Além de França, equipam as forças dos Emirados, Taiwan, Egito, Índia, Peru ou Grécia. Um avião com a bandeira helénica abateu em 1996 um F-16 turco por este, em conjunto com outros, ter violado o espaço aéreo grego no Mar Egeu e ter recusado sair da área. O combate aéreo acabou com a morte do piloto e o resgate com vida do copiloto, num incidente que foi mantido em segredo até 2003, altura em que a imprensa da Grécia revelou a história entre os países rivais e aliados na NATO.
A versão específica transferida para a Ucrânia é o 2000-5, que não é mais do que a atualização do modelo 2000C, e que equipa L'Armée de l'air (a força aérea francesa) desde 1999.
Avião da chamada quarta geração, foi atualizado com elementos do Rafale e conta agora com um radar que deteta até 24 alvos em simultâneo, tem um alcance de deteção melhorado, a capacidade de disparar mísseis antiaéreos MICA contra vários alvos em simultâneo até 80 quilómetros de distância, sistemas de comunicação mais modernos e um motor melhorado.
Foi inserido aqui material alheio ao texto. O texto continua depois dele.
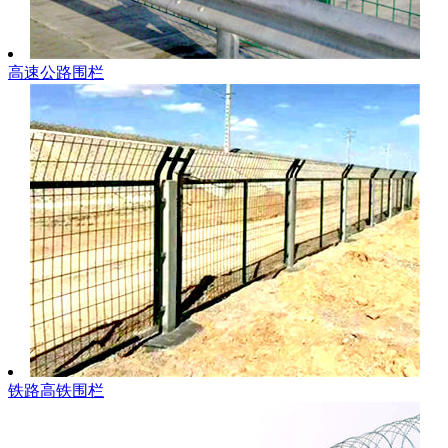
高速公路围栏
铁路高铁围栏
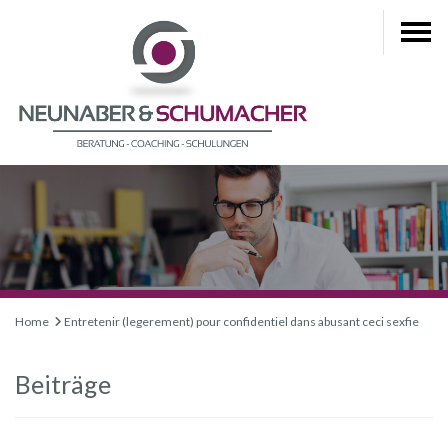
Home
Entretenir (legerement) pour confidentiel dans abusant ceci sexfie
Beiträge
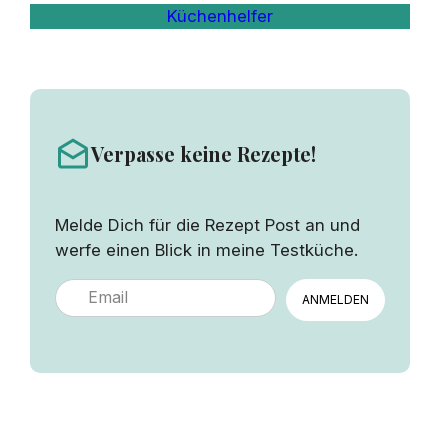
Küchenhelfer
Verpasse keine Rezepte!
Melde Dich für die Rezept Post an und
werfe einen Blick in meine Testküche.
ANMELDEN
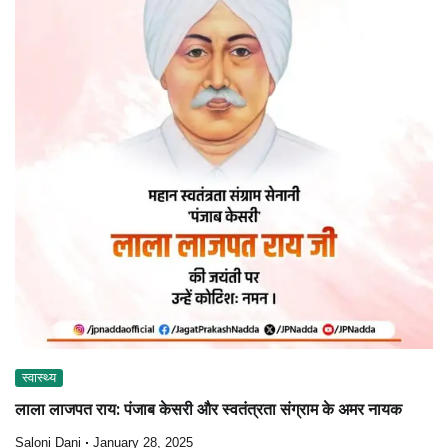
स्वास्थ्य
लाला लाजपत राय: पंजाब केसरी और स्वतंत्रता संग्राम के अमर नायक
Saloni Dani
January 28, 2025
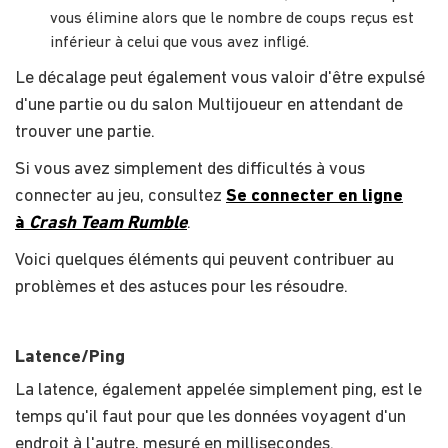
vous élimine alors que le nombre de coups reçus est
inférieur à celui que vous avez infligé.
Le décalage peut également vous valoir d'être expulsé
d'une partie ou du salon Multijoueur en attendant de
trouver une partie.
Si vous avez simplement des difficultés à vous
connecter au jeu, consultez
Se connecter en ligne
à
Crash Team Rumble
.
Voici quelques éléments qui peuvent contribuer au
problèmes et des astuces pour les résoudre.
Latence/Ping
La latence, également appelée simplement ping, est le
temps qu'il faut pour que les données voyagent d'un
endroit à l'autre, mesuré en millisecondes.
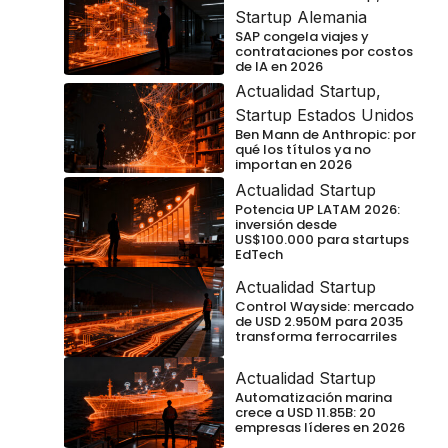
Startup Alemania
SAP congela viajes y
contrataciones por costos
de IA en 2026
Actualidad Startup
,
Startup Estados Unidos
Ben Mann de Anthropic: por
qué los títulos ya no
importan en 2026
Actualidad Startup
Potencia UP LATAM 2026:
inversión desde
US$100.000 para startups
EdTech
Actualidad Startup
Control Wayside: mercado
de USD 2.950M para 2035
transforma ferrocarriles
Actualidad Startup
Automatización marina
crece a USD 11.85B: 20
empresas líderes en 2026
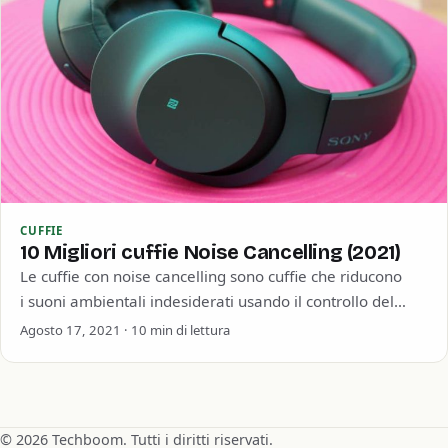
CUFFIE
10 Migliori cuffie Noise Cancelling (2021)
Le cuffie con noise cancelling sono cuffie che riducono
i suoni ambientali indesiderati usando il controllo del
rumore attivo. Se hai mai provato ad ascoltare musica su
Agosto 17, 2021 · 10 min di lettura
un…
© 2026 Techboom. Tutti i diritti riservati.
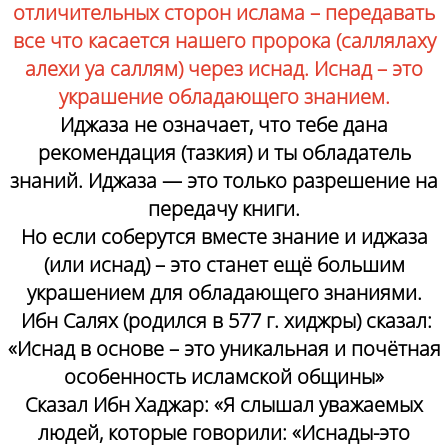
отличительных сторон ислама – передавать
все что касается нашего пророка (саллялаху
алехи уа саллям) через иснад. Иснад – это
украшение обладающего знанием.
Иджаза не означает, что тебе дана
рекомендация (тазкия) и ты обладатель
знаний. Иджаза — это только разрешение на
передачу книги.
Но если соберутся вместе знание и иджаза
(или иснад) – это станет ещё большим
украшением для обладающего знаниями.
Ибн Салях (родился в 577 г. хиджры) сказал:
«Иснад в основе – это уникальная и почётная
особенность исламской общины»
Сказал Ибн Хаджар: «Я слышал уважаемых
людей, которые говорили: «Иснады-это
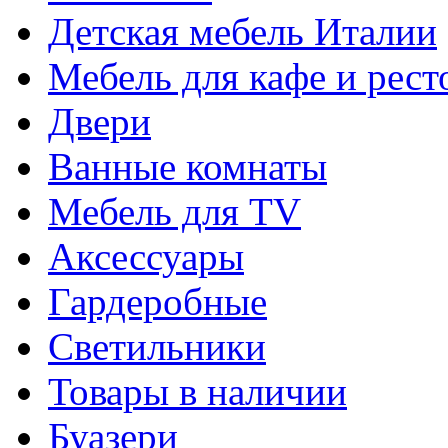
Детская мебель Италии
Мебель для кафе и рест
Двери
Ванные комнаты
Мебель для TV
Аксессуары
Гардеробные
Светильники
Товары в наличии
Буазери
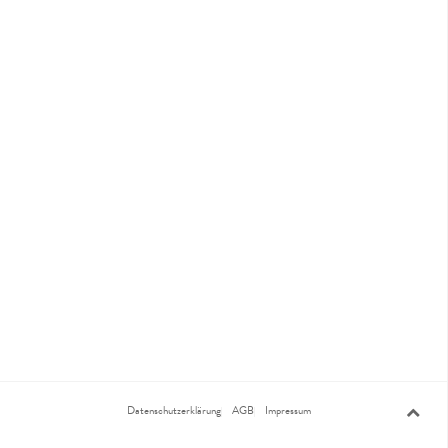
Datenschutzerklärung
AGB
Impressum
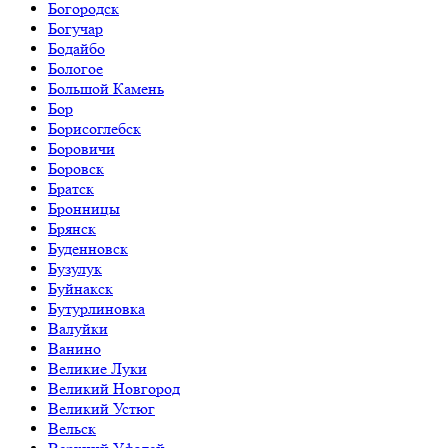
Богородск
Богучар
Бодайбо
Бологое
Большой Камень
Бор
Борисоглебск
Боровичи
Боровск
Братск
Бронницы
Брянск
Буденновск
Бузулук
Буйнакск
Бутурлиновка
Валуйки
Ванино
Великие Луки
Великий Новгород
Великий Устюг
Вельск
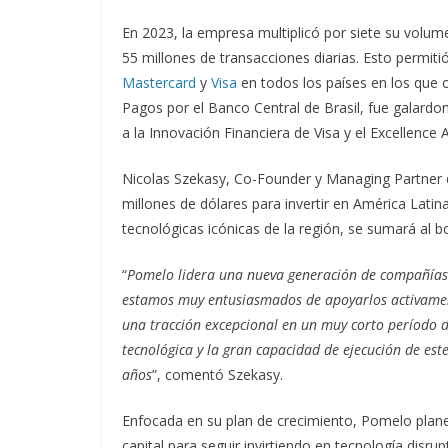
En 2023, la empresa multiplicó por siete su vol
55 millones de transacciones diarias. Esto permit
Mastercard
y
Visa
en todos los países en los que 
Pagos por el Banco Central de Brasil, fue galard
a la Innovación Financiera de Visa y el Excellence
Nicolas Szekasy, Co-Founder y Managing Partner 
millones de dólares para invertir en América Lat
tecnológicas icónicas de la región, se sumará al 
“
Pomelo lidera una nueva generación de compañías 
estamos muy entusiasmados de apoyarlos activame
una tracción excepcional en un muy corto período d
tecnológica y la gran capacidad de ejecución de e
años
”, comentó Szekasy.
Enfocada en su plan de crecimiento, Pomelo planea
capital para seguir invirtiendo en tecnología disr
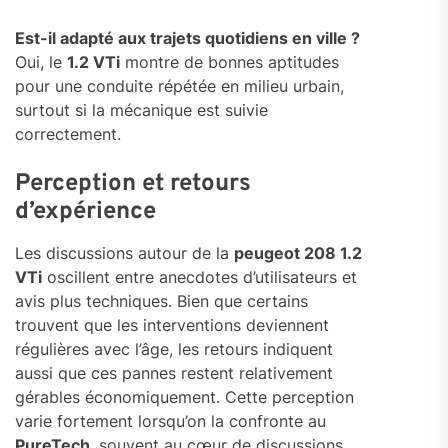
Est-il adapté aux trajets quotidiens en ville ?
Oui, le
1.2 VTi
montre de bonnes aptitudes
pour une conduite répétée en milieu urbain,
surtout si la mécanique est suivie
correctement.
Perception et retours
d’expérience
Les discussions autour de la
peugeot 208 1.2
VTi
oscillent entre anecdotes d’utilisateurs et
avis plus techniques. Bien que certains
trouvent que les interventions deviennent
régulières avec l’âge, les retours indiquent
aussi que ces pannes restent relativement
gérables économiquement. Cette perception
varie fortement lorsqu’on la confronte au
PureTech
, souvent au cœur de discussions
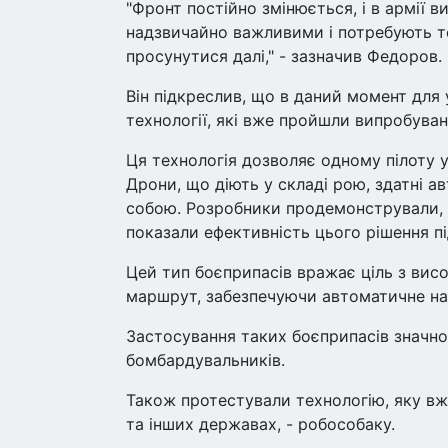
"Фронт постійно змінюється, і в армії в
надзвичайно важливими і потребують т
просунутися далі," - зазначив Федоров.
Він підкреслив, що в даний момент для
технології, які вже пройшли випробуванн
Ця технологія дозволяє одному пілоту у
Дрони, що діють у складі рою, здатні 
собою. Розробники продемонстрували, 
показали ефективність цього рішення п
Цей тип боєприпасів вражає ціль з висо
маршрут, забезпечуючи автоматичне нав
Застосування таких боєприпасів значно
бомбардувальників.
Також протестували технологію, яку в
та інших державах, - робособаку.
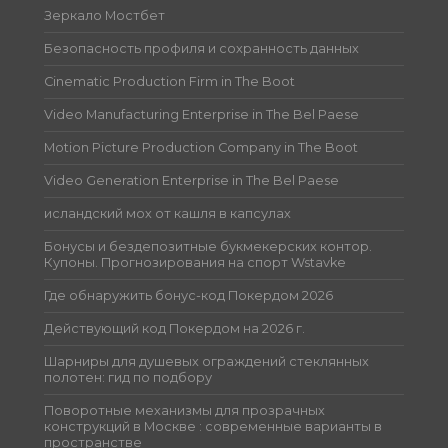
Зеркало Мостбет
Безопасность профиля и сохранность данных
Cinematic Production Firm in The Boot
Video Manufacturing Enterprise in The Bel Paese
Motion Picture Production Company in The Boot
Video Generation Enterprise in The Bel Paese
исландский мох от кашля в капсулах
Бонусы и бездепозитные букмекерских контор.
Купоны. Прогнозирования на спорт Wstavke
Где обнаружить бонус-код Покердом 2026
Действующий код Покердом на 2026 г.
Шарниры для душевых ограждений стеклянных
полотен: гид по подбору
Поворотные механизмы для прозрачных
конструкций в Москве : современные варианты в
пространстве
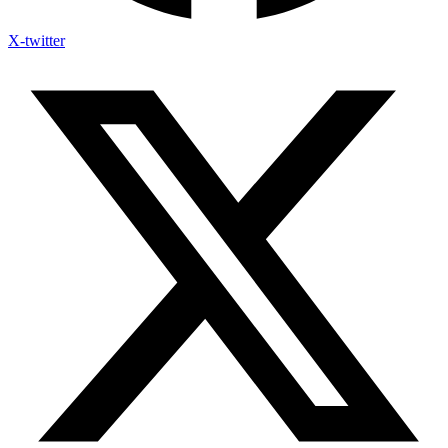
X-twitter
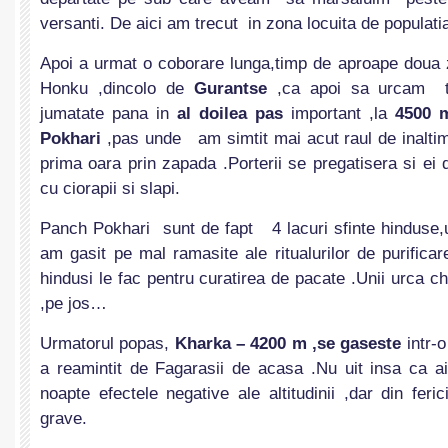
versanti. De aici am trecut in zona locuita de populati
Apoi a urmat o coborare lunga,timp de aproape doua zil
Honku ,dincolo de
Gurantse
,ca apoi sa urcam ti
jumatate pana in
al doilea pas
important ,la
4500 
Pokhari
,pas unde am simtit mai acut raul de inalt
prima oara prin zapada .Porterii se pregatisera si ei 
cu ciorapii si slapi.
Panch Pokhari sunt de fapt 4 lacuri sfinte hinduse,
am gasit pe mal ramasite ale ritualurilor de purificar
hindusi le fac pentru curatirea de pacate .Unii urca ch
,pe jos…
Urmatorul popas,
Kharka – 4200 m ,se gaseste
intr-
a reamintit de Fagarasii de acasa .Nu uit insa ca ai
noapte efectele negative ale altitudinii ,dar din feric
grave.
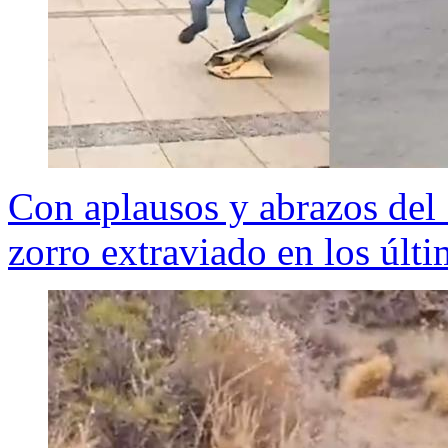
Con aplausos y abrazos del
zorro extraviado en los últ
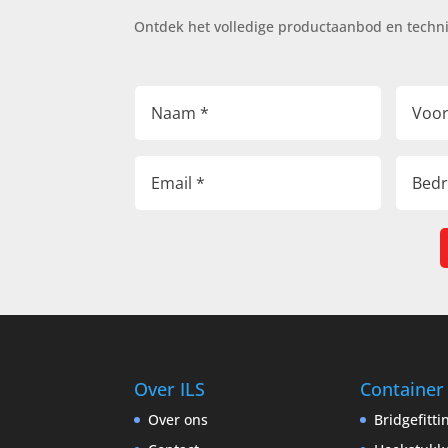
Ontdek het volledige productaanbod en techn
Over ILS
Container
Over ons
Bridgefitt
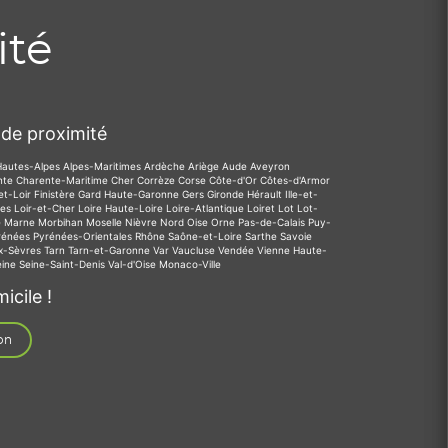
ité
de proximité
Hautes-Alpes
Alpes-Maritimes
Ardèche
Ariège
Aude
Aveyron
nte
Charente-Maritime
Cher
Corrèze
Corse
Côte-d'Or
Côtes-d'Armor
et-Loir
Finistère
Gard
Haute-Garonne
Gers
Gironde
Hérault
Ille-et-
des
Loir-et-Cher
Loire
Haute-Loire
Loire-Atlantique
Loiret
Lot
Lot-
e
Marne
Morbihan
Moselle
Nièvre
Nord
Oise
Orne
Pas-de-Calais
Puy-
rénées
Pyrénées-Orientales
Rhône
Saône-et-Loire
Sarthe
Savoie
x-Sèvres
Tarn
Tarn-et-Garonne
Var
Vaucluse
Vendée
Vienne
Haute-
eine
Seine-Saint-Denis
Val-d'Oise
Monaco-Ville
icile !
on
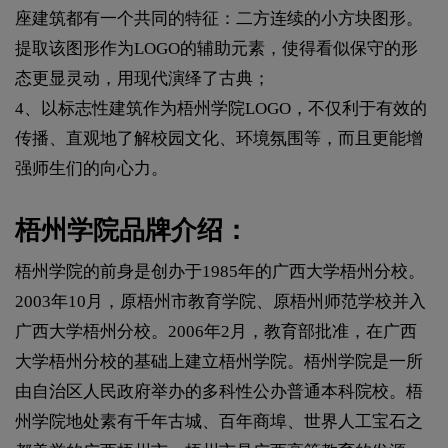
座建筑都有一个共同的特征：二方连续的小方块图形。
提取该图形作为LOGO的辅助元素，使得看似保守的形
态更显灵动，用现代演绎了古典；
4、以标志性建筑作为梧州学院LOGO，不仅利于有效的
传播、直观地了解校园文化、环境氛围等，而且更能增
强师生们的向心力。
梧州学院品牌介绍：
梧州学院的前身是创办于1985年的广西大学梧州分校。
2003年10月，原梧州市教育学院、原梧州师范学校并入
广西大学梧州分校。2006年2月，教育部批准，在广西
大学梧州分校的基础上建立梧州学院。梧州学院是一所
由自治区人民政府举办的多科性公办普通本科院校。梧
州学院地处素有千年古城、百年商埠、世界人工宝石之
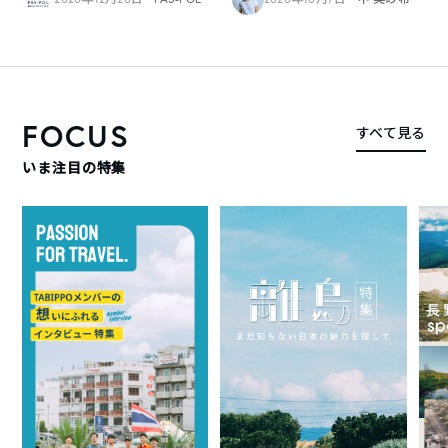
FOCUS
すべて見る
いま注目の特集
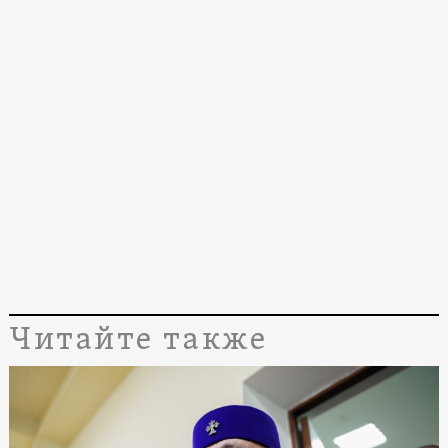
Читайте также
Pode receber informações dos aviões de vigilância (AWACS) NATO. Além dos mísseis ar-ar MICA, pode disparar os já referidos mísseis de cruzeiro Storm Shadow/SCALP para alvos terrestres para distâncias mais longas (mais de 250 km), ou os mísseis planadores AASM Hammer, com mais de 70 km de alcance.
O problema, como sempre, é a quantidade e o preço das armas ao dispor, com cada unidade do MICA avaliado em mais de um milhão de euros. A abundância dos Storm Shadow/SCALP também não é muita.
Quanto custa cada unidade 2000-5, é uma pergunta sem uma resposta clara, mas várias fontes, incluindo a agência ucraniana de notícias Ukrinform, estimam em 43 milhões de dólares.